Assigned task
Transcribe the passage of the Mark Mobius profile between "Mobius, 86, operates" and "in good style.", inclusive, without changing a word.

(Source text begins)

Profile: Emerging markets pioneer Mark Mobius, founding partner of Mobius Capital Partners
- December 1, 2022: Vol. 9, Number 11

Profile: Emerging markets pioneer Mark Mobius, founding partner of Mobius Capital Partners

by Mike Consol

“All the world’s a stage, and all the men and women merely players,” Mark Mobius might have imagined himself intoning many years ago while pursuing an education in acting and stage direction at U.S. universities. Alas, it wasn’t Shakespeare who turned the world into Mobius’ stage, but Sir John Templeton (of Franklin Templeton fame) when he recognized the man’s aptitude for picking stocks. It was 1987 when he asked Mobius to run the newly formed emerging markets division at Templeton, Galbraith & Hansberger.

“I didn’t really know what I was getting into,” concedes Mobius. “Remember, in those days most countries did not welcome foreign investment.”

Indeed, “emerging markets” was a new term, coined by the International Finance Corp., and a mere six places (Mexico, Hong Kong, the Philippines, Malaysia, Singapore and Thailand) were available for investment. The rest of the world either didn’t have public companies or public markets or did not have custodial services that allowed investors and managers to move cash in and out of their countries.

Mobius opened a small office in Hong Kong and hired two Chinese analysts who stayed with him for more than 30 years at Franklin Templeton, before he became founding partner of Mobius Capital Partners. During his 40 years on the beat, investable foreign markets have surged to about 70 countries (as they achieved market liquidity, transparency and custodial services), and Mobius has overseen investment funds totaling more than $50 billion in assets.

It is not a stretch to designate Mobius as the man who pioneered emerging market investing.


Mobius, 86, operates from a home office in Dubai these days, a consequence of the COVID-19 pandemic closing one country after another to travel. It was Dubai, where he had already bought a few apartments years prior, that remained mostly open and proved suitable — though Mobius Capital Partners maintains a London office to which he makes occasional visits. While he still maintains an apartment in Singapore (his pre-pandemic dwelling), Mobius now considers Dubai home because of its convenience, largely due to Emirates Airlines, which supports his aggressive travel schedule in good style.

“Emirates Airlines and Singapore Airlines are both terrific. American airlines have some things to learn from them,” he says.

(Source text ends)
(Data listing begins)

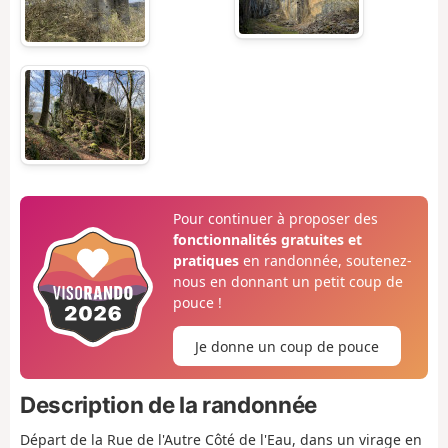
Pour continuer à proposer des
fonctionnalités gratuites et
pratiques
en randonnée, soutenez-
nous en donnant un petit coup de
pouce !
Je donne un coup de pouce
Description de la randonnée
Départ de la Rue de l'Autre Côté de l'Eau, dans un virage en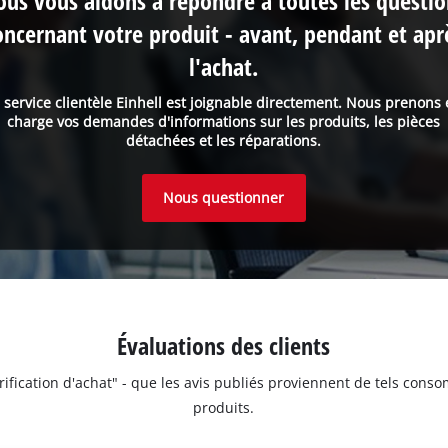
us vous aidons à répondre à toutes les questi
oncernant votre produit - avant, pendant et apr
l'achat.
 service clientèle Einhell est joignable directement. Nous prenons
charge vos demandes d'informations sur les produits, les pièces
détachées et les réparations.
Nous questionner
Évaluations des clients
érification d'achat" - que les avis publiés proviennent de tels con
produits.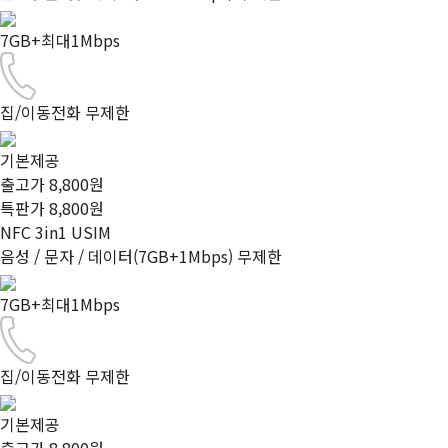
7GB+최대1Mbps
집/이동전화 무제한
기본제공
출고가 8,800원
특판가
8,800
원
NFC 3in1 USIM
음성 / 문자 / 데이터(7GB+1Mbps) 무제한
7GB+최대1Mbps
집/이동전화 무제한
기본제공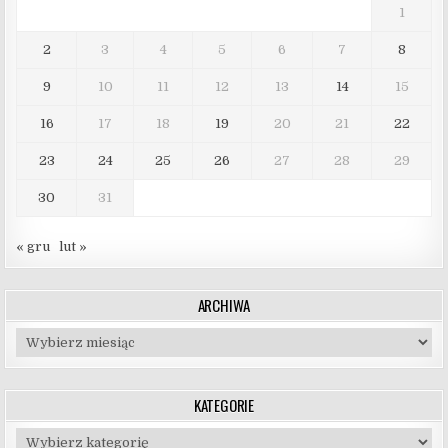
1
2
3
4
5
6
7
8
9
10
11
12
13
14
15
16
17
18
19
20
21
22
23
24
25
26
27
28
29
30
31
« gru
lut »
ARCHIWA
Archiwa
KATEGORIE
Kategorie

(Data listing ends)

Task answer
Mobius, 86, operates from a home office in Dubai these days, a consequence of the COVID-19 pandemic closing one country after another to travel. It was Dubai, where he had already bought a few apartments years prior, that remained mostly open and proved suitable — though Mobius Capital Partners maintains a London office to which he makes occasional visits. While he still maintains an apartment in Singapore (his pre-pandemic dwelling), Mobius now considers Dubai home because of its convenience, largely due to Emirates Airlines, which supports his aggressive travel schedule in good style.